Try it: From the material below, retype exactly the lines that begin at the line with "left eye: (380, 297)" and end after the line with "left elbow: (48, 93)"; pictures stay out of the copy.

Exercise material:
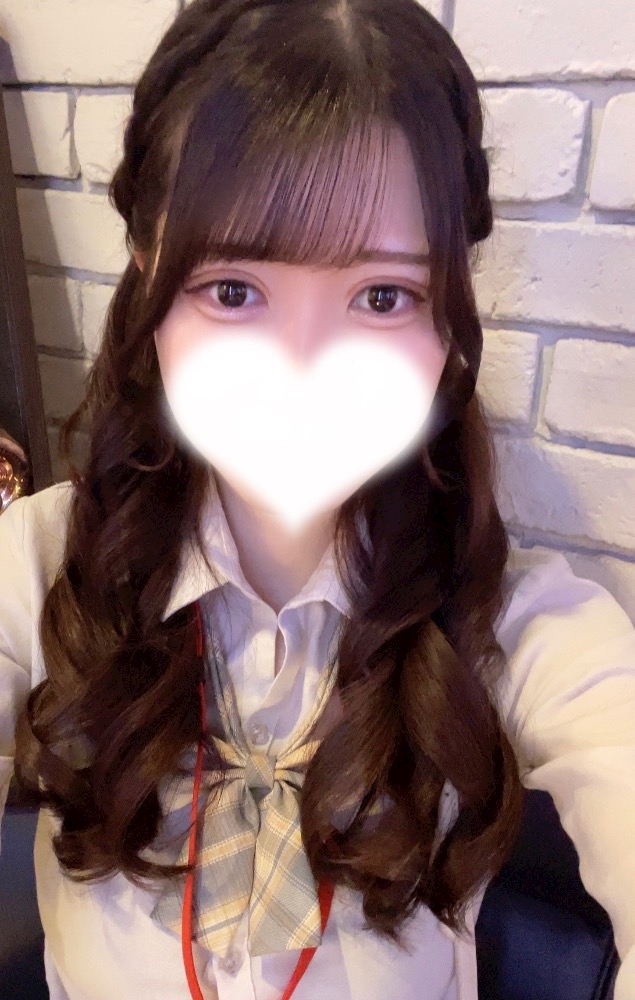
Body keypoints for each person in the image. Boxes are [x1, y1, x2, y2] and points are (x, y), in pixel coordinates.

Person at [1, 1, 634, 998]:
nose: (301, 373)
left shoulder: (510, 618)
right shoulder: (36, 566)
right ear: (146, 273)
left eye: (380, 297)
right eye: (233, 291)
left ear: (447, 315)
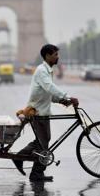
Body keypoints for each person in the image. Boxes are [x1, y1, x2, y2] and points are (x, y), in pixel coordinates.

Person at [13, 44, 79, 182]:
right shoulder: (42, 70)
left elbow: (48, 93)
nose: (57, 57)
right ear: (48, 56)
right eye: (55, 54)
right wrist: (66, 96)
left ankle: (27, 164)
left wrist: (62, 101)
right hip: (37, 112)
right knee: (43, 144)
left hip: (42, 111)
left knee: (42, 141)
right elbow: (49, 87)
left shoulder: (47, 70)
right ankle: (34, 171)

Result below:
left eye: (380, 297)
right eye: (233, 291)
left ear: (447, 315)
Body keypoints for each person in the image. Boxes are [x1, y1, x2, y2] and points are (x, y), in pixel coordinates.

Person at [13, 44, 79, 182]:
right shoulder: (42, 70)
left elbow: (48, 93)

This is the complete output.